== Extrait du texte ==

On apprend qu'il est parti dans le calme, suite à un arrêt de plus, mais cette fois ci sans spasme ni crampe, juste comme une bougie qu'on a soufflé. Tout s'est passé un peu avant 5h.
Ils n'ont averti la famille qu'à 7h45 car il y avait eu un gros accident de la circulation et l'arrivée simultanée de 2 patients en piteux état. Pour François il n'y avait plus d'urgence et il était trop tard pour lui tenir la main donc ça pouvait attendre un peu. Ils l'ont dit en termes choisis mais c'était le sens général.
Un peu perturbant mais après tout c'était compréhensible, après, à la réflexion.
Nous sommes rentrés, le parents pour avertir la famille, nous pour appeler les amis et les collègues. Les PFG se chargeaient de mettre l'annonce dans Sud Ouest qui préviendrai le plus grand nombre des "inconnus".
Le compagnon de François est complètement KO, je lui propose de le déposer chez ses parents et rentre passer les coups de fils.

===
== Les données ==

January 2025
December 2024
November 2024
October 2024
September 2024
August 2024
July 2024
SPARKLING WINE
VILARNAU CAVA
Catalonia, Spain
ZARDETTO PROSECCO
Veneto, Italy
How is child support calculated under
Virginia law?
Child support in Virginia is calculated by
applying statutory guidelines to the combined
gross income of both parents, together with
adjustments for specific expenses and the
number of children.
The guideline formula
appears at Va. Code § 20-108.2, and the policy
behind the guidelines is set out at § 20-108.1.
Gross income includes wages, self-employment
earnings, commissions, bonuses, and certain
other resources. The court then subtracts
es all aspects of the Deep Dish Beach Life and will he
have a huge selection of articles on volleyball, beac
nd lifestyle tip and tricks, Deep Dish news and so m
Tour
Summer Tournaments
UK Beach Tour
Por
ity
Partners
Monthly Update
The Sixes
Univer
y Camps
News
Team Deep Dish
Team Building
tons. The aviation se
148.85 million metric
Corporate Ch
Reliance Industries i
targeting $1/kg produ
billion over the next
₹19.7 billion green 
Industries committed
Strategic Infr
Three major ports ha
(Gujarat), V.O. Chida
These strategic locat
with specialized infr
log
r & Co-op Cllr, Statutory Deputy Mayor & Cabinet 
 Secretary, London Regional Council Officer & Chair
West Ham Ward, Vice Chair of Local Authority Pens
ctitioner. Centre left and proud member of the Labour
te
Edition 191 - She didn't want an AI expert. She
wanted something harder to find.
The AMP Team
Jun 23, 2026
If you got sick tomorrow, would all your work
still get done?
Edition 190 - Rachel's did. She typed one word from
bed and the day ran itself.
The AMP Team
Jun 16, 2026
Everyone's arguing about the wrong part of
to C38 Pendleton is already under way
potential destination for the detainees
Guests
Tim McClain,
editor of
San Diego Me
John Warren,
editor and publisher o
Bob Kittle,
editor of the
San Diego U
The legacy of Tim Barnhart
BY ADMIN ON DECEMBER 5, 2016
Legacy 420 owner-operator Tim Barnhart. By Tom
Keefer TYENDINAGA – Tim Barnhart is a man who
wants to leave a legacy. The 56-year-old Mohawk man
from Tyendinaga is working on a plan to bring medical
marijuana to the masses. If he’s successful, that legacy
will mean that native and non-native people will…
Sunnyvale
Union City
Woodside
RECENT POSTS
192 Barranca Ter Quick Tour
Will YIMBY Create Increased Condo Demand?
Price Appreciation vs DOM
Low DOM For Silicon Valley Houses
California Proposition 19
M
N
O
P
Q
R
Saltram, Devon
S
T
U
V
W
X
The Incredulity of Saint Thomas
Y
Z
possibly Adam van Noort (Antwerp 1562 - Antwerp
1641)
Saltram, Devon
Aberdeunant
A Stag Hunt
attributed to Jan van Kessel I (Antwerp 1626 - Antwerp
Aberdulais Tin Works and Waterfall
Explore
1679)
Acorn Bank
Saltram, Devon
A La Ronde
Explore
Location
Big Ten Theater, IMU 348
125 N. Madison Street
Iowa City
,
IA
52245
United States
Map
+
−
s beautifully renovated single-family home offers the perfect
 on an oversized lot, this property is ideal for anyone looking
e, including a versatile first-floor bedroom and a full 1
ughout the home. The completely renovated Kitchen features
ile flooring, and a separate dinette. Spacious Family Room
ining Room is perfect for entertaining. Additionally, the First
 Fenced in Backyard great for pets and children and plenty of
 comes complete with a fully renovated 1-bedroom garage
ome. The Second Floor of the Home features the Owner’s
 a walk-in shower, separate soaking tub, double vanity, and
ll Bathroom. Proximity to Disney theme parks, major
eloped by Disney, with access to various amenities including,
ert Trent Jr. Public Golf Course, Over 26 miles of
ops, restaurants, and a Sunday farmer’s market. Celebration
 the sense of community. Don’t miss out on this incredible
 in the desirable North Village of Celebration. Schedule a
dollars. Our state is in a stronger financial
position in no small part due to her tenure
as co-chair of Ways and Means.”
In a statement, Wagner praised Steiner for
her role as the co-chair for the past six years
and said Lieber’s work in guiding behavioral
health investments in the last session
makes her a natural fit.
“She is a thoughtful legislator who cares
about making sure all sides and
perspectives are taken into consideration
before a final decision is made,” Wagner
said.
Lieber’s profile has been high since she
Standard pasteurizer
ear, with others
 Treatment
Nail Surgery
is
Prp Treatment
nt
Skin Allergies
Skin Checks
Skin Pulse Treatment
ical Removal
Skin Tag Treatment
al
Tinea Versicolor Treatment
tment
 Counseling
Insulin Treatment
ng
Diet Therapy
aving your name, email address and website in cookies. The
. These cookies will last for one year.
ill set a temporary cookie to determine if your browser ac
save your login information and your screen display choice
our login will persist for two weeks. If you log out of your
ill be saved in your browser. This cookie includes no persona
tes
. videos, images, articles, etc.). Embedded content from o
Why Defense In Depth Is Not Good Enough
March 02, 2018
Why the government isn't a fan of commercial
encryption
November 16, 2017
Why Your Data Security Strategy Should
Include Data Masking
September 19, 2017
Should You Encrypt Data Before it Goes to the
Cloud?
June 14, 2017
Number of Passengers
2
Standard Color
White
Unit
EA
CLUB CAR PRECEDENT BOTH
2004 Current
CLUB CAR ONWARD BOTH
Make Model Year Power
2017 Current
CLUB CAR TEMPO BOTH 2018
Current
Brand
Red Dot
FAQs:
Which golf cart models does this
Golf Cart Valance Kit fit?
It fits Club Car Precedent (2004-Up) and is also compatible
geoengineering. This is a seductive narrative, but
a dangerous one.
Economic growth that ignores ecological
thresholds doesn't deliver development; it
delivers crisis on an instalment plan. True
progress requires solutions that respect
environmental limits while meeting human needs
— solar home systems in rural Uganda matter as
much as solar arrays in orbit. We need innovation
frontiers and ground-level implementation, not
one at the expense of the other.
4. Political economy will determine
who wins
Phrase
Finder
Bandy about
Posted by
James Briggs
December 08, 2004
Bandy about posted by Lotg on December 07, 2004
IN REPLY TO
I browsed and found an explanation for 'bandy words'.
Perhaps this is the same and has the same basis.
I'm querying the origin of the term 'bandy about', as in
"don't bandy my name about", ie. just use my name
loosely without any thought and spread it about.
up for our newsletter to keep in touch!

===

## Série de consignes
1. Traduisez en anglais cette phrase de l'extrait : « Tout s'est passé un peu avant 5h. »
2. Reproduisez fidèlement le passage de l'extrait qui commence par « On apprend qu'il » et se poursuit jusqu'à « peu avant 5h. ».
Les entrées n'ont aucun rapport avec l'extrait.

## Réponses rédigées
1. It all happened a little before 5 o'clock.

2.
On apprend qu'il est parti dans le calme, suite à un arrêt de plus, mais cette fois ci sans spasme ni crampe, juste comme une bougie qu'on a soufflé. Tout s'est passé un peu avant 5h.